Hi,
i have a question regarding query performance.
We have multiple complex aggregation pipelines that are very slow.
As I was doing analysis I saw in explain plan that we have FETCH phase.
I created a new index following ESR rule and focusing on main filter criteria.
This is the main criteria:
“Field_A”: “”,
“Field_B.B”: { “$in”: [“Y”, “N”] },
“Timestamp”: {“$gte”: , “$lte”: }
I created index: Index_name(Field_A:1, Field_B.B:1, Timestamp: -1)
That index improved performance significantly.
The reason we have a fetch phase is that after our main match criteria we have OR part ( this is only one part, there are a lot more OR and AND operators):
“$or” :
[{ “$expr” :
{ “$and” : [{ “$eq” : [“$Field_C.C_1.C_2”, “1”] }] } },
{ “$expr” : { “$and” : [{ “$eq” : [“”$Field_C.C_1.C_2", “5”] }
Now, for this i suggested optimization of the query and when I was running optimized query, fetch phase was improved.
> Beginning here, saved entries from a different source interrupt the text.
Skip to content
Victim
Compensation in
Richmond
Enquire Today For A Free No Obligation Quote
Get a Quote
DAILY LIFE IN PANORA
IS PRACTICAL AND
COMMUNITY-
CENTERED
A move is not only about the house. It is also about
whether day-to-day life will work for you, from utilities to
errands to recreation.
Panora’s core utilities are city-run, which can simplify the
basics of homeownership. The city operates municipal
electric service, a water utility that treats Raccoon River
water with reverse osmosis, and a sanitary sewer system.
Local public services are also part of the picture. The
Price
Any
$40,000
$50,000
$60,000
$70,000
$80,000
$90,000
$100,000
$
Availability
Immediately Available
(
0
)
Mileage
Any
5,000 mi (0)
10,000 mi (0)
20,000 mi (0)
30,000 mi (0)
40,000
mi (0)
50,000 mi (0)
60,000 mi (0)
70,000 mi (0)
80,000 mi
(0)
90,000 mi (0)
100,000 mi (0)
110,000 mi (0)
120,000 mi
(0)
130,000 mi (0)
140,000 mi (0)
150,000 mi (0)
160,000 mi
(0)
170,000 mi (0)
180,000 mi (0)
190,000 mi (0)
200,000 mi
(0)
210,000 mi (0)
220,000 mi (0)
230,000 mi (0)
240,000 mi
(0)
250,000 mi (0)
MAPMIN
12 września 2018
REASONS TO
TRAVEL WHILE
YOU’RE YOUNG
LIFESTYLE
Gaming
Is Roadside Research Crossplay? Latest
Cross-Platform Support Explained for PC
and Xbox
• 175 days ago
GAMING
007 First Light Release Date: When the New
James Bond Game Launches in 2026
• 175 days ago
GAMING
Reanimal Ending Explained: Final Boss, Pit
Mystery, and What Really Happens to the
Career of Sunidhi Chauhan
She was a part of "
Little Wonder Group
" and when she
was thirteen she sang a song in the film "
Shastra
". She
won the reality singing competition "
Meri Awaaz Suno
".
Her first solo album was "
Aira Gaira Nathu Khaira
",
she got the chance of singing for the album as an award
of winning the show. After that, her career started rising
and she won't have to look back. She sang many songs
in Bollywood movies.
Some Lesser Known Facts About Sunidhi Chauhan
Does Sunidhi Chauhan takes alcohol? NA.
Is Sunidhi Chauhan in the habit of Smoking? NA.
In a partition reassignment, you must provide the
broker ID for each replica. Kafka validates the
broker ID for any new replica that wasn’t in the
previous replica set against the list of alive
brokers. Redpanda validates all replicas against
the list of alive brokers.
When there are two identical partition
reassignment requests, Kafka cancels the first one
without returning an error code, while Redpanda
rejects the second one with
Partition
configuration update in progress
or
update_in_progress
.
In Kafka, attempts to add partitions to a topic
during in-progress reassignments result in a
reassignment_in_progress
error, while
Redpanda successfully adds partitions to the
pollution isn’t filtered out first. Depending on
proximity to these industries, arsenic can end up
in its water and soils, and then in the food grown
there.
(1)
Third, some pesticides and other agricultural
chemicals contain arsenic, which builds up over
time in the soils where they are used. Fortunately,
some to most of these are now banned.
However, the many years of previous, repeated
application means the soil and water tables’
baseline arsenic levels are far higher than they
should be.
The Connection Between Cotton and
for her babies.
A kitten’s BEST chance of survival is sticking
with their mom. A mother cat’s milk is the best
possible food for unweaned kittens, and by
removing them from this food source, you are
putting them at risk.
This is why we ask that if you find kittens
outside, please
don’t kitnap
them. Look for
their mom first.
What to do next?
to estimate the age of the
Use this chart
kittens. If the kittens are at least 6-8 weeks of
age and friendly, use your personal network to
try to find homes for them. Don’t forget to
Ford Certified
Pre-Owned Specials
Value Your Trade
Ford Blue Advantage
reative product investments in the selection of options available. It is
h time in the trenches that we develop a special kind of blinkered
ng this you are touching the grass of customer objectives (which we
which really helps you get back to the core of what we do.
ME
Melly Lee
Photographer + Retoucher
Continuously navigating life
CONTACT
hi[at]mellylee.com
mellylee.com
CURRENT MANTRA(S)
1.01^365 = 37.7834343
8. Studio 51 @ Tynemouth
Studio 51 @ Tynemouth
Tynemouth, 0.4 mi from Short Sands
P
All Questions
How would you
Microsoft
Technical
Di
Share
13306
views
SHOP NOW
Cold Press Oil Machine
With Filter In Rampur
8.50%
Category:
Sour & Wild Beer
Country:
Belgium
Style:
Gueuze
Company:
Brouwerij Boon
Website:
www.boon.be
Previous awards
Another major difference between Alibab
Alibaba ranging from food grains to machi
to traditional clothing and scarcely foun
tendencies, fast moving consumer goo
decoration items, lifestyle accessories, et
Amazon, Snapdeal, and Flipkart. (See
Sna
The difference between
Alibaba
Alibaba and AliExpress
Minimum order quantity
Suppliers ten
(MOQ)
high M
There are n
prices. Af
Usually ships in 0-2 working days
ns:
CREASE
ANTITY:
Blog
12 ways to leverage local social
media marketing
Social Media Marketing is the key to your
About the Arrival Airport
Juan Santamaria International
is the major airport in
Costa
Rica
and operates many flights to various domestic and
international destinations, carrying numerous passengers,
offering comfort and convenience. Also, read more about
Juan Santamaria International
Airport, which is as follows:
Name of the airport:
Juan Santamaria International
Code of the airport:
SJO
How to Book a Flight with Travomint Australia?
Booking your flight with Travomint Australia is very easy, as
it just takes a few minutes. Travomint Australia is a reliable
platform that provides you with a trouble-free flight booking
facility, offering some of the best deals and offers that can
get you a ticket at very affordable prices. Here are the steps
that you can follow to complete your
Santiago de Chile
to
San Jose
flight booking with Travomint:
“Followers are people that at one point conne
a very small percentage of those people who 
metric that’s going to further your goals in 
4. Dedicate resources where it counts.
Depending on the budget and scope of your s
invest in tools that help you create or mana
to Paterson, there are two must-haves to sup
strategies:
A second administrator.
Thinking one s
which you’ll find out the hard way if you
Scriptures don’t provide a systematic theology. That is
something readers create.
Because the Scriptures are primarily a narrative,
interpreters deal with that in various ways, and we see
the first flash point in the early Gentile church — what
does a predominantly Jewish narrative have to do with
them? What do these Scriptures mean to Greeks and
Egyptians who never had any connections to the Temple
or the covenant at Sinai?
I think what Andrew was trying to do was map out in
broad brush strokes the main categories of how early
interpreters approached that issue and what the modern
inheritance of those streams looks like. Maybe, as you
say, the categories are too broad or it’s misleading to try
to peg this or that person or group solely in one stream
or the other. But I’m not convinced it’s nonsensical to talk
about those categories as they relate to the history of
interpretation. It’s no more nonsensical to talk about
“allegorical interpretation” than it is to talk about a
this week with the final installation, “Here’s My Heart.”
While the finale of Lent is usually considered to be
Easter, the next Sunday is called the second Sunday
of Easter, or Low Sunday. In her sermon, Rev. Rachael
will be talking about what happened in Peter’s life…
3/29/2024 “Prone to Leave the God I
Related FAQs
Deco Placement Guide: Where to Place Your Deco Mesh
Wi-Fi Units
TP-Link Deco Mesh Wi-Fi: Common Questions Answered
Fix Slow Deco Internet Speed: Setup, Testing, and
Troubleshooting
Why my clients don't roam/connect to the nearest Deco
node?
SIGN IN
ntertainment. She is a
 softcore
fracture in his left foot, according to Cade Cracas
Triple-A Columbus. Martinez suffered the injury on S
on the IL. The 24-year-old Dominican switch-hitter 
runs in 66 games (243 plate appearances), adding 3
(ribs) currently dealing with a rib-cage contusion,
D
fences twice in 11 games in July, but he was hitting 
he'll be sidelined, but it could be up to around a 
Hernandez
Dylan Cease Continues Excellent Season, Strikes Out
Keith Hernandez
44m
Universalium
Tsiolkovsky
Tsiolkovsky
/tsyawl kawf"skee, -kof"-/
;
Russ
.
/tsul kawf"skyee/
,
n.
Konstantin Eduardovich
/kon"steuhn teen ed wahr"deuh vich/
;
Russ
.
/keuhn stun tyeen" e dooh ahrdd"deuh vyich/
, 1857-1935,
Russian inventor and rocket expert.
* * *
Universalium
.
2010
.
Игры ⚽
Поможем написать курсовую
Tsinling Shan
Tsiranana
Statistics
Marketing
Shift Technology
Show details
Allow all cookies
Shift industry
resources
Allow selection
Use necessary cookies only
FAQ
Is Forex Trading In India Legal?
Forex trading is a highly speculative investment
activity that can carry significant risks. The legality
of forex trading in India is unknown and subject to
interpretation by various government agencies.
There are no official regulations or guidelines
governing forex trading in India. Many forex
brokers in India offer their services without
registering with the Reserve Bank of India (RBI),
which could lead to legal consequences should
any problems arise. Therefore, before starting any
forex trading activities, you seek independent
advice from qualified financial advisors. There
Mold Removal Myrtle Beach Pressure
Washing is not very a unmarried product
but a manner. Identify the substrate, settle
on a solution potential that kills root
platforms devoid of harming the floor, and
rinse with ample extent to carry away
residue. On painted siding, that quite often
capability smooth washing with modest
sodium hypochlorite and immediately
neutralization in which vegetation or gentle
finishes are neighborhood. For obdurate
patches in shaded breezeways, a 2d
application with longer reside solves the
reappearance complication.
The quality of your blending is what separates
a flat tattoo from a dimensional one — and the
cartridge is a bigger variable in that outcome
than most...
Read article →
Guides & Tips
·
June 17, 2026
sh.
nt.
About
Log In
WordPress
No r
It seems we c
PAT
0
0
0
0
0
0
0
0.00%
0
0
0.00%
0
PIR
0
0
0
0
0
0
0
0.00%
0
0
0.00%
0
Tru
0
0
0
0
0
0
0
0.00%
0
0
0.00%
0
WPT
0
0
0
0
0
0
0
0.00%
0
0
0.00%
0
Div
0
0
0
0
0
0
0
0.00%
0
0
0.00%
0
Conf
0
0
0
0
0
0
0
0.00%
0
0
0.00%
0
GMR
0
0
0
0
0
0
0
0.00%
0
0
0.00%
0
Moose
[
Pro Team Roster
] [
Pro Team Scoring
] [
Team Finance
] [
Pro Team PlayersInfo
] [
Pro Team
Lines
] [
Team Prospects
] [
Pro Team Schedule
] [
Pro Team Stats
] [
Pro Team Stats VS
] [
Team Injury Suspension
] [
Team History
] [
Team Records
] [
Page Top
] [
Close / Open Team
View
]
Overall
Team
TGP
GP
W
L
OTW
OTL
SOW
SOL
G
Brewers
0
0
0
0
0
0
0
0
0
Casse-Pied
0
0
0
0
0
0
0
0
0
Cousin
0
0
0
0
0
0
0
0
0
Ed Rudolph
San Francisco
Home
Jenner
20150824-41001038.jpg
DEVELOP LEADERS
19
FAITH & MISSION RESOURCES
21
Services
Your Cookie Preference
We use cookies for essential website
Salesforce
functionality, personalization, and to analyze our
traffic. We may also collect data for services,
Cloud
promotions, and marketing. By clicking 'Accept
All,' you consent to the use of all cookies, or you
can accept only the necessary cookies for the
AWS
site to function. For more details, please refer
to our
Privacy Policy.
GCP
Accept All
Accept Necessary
This is part of the optimized query:
“$or”: [
{ “$Field_C.C_1.C_2”: { “$in”: [“1”, “5”, “6”, “10”] } },
{
“$and”: [
{ “Field_C.C_1.C_3”: “6” },
{ “Field_C.C_1.C_4”: { “$in”: [“04”, “07”, “08”, “09”] } }
]
},
This agg pipelines can generate between 300 000 and 2 millions of records, depending on timestamp range selected.
We have 23 GB RAM, index size is little above 13 GB. Wired tiger cache is 9 GB.
Also, when agg pipelines are started from BI tool, they run 3 variations of agg pipeline at the same time which obviously impacts performance.
I suggested that they optimize that as well, because we can get reuslt runnin the pipeline once.
Now I wanna know if this index and query optimization is step in the right direction or I have missed something?
Also, I was thinking of increasing wiredtiger cache to 11 GB (0.5* (23-1)= 11 ), would that be ok?
And just to be sure, is it possible that my index size and working set is exceeding RAM, i don’t think but want to be sure.
I believe that when they run agg pipeline only once and apply optimization we will get better performance.
Thank you in advance for advices and suggestions.